On Aug. 16, CHD along with 18 students filed a lawsuit in federal court against Rutgers, its board of governors, Rutgers President Jonathan Holloway and others over the university’s decision to mandate COVID vaccines for students attending school in the fall.

Last week, Rutgers blocked the accounts of unvaccinated students, including those registered only for fully remote classes in the upcoming fall semester — even though the express terms of Rutgers’ policy exempts students who are “fully remote” from the COVID vaccine mandate.

Rutgers apparently decided to enforce the mandate against remote students, and began blocking those students’ accounts on Aug. 26, unless they submit evidence of COVID-19 vaccination.

“In addition to its authoritarian nature, Rutgers’ action is completely nonsensical,” said CHD President and General Counsel Mary Holland. “Students attending classes remotely have no means whatsoever by which they could transmit any virus to others. And this is while faculty and staff are not subject to any mandate. This is just more evidence that the goal is complete control over medical decision-making — not infection control.”

The Aug. 16 complaint pointed out that Rutgers is working with all three manufacturers —  Pfizer, Moderna and Johnson & Johnson — to study and develop their vaccines in on-going clinical trials and will benefit financially if more people are required to take these experimental shots.

By blocking their online accounts, Rutgers will prevent unvaccinated students who are attending remotely from logging into their classes so that they can attend those classes via Zoom on Sept. 1, the first day of the fall semester.

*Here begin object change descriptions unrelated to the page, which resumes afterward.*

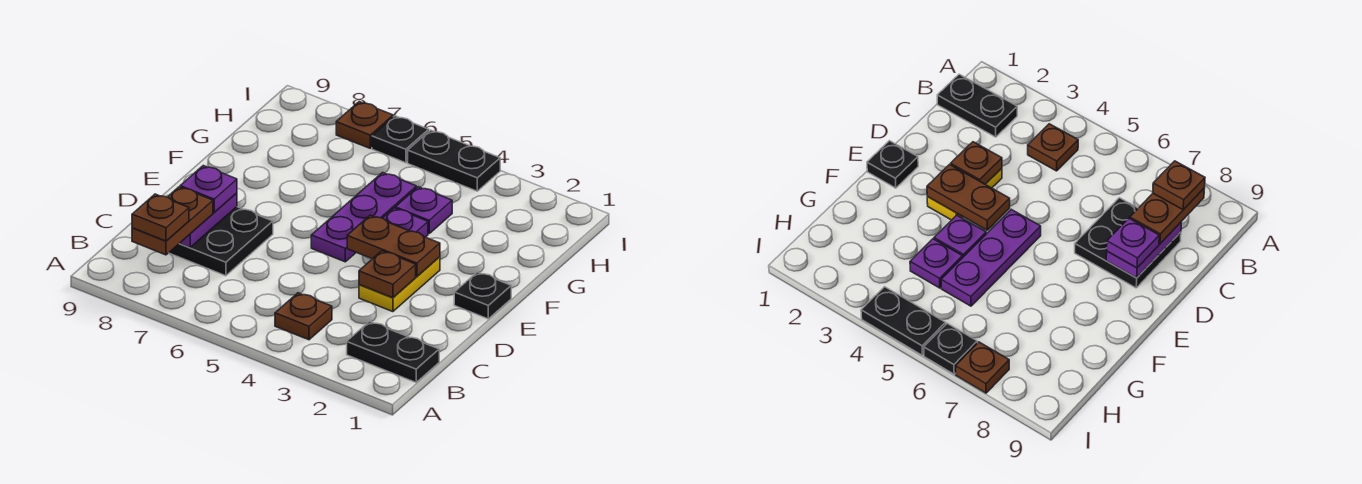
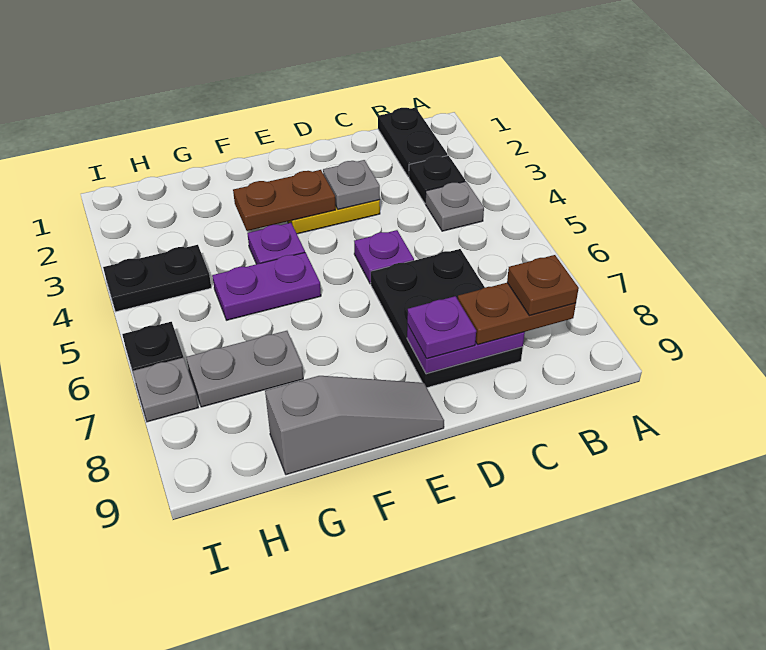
brown 1x1 plate [275,293,332,340] -> grey 1x1 plate [425,181,484,231]
black 2x2 plate [169,207,273,276] -> black 2x3 plate [371,249,523,388]
brown 1x1 plate [359,251,416,298] -> grey 1x1 plate [323,160,380,209]
black 1x1 plate [454,272,511,319] -> black 1x1 plate moved to [409,155,465,203]
brown 1x2 plate [347,215,440,277] -> brown 1x2 plate turned to [233,170,336,231]
purple 1x3 plate [311,173,416,262] -> purple 1x2 plate [212,252,321,320]
none -> grey 1x3 slope [265,376,444,475]
purple 1x1 plate [395,187,452,234] -> purple 1x1 plate moved to [354,230,414,284]
none -> grey 1x2 plate [186,331,303,407]
black 1x2 plate [408,130,500,191] -> black 1x2 plate turned to [103,245,211,312]
brown 1x1 plate [336,102,393,148] -> grey 1x1 plate [133,357,198,422]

Plaintiff Adriana Pinto, on whose behalf this temporary restraining order motion was filed, needs to take only one class to graduate. She registered to take that class remotely so she can complete her degree requirements without vaccination.

Rutgers has blocked her from its system. She seeks a temporary restraining order from the federal court enjoining Rutgers from doing so.

“This action by Rutgers is arbitrary and capricious because it is a deviation from the plain language of its own policy, has no relation to health and safety, and is intended to coerce more students and to punish them for exercising their right to informed consent and to refuse unwanted medical treatment,” said Julio Gomez, lead attorney in the case. “This coercion is totally unacceptable in what is supposed to be a free, democratic society.”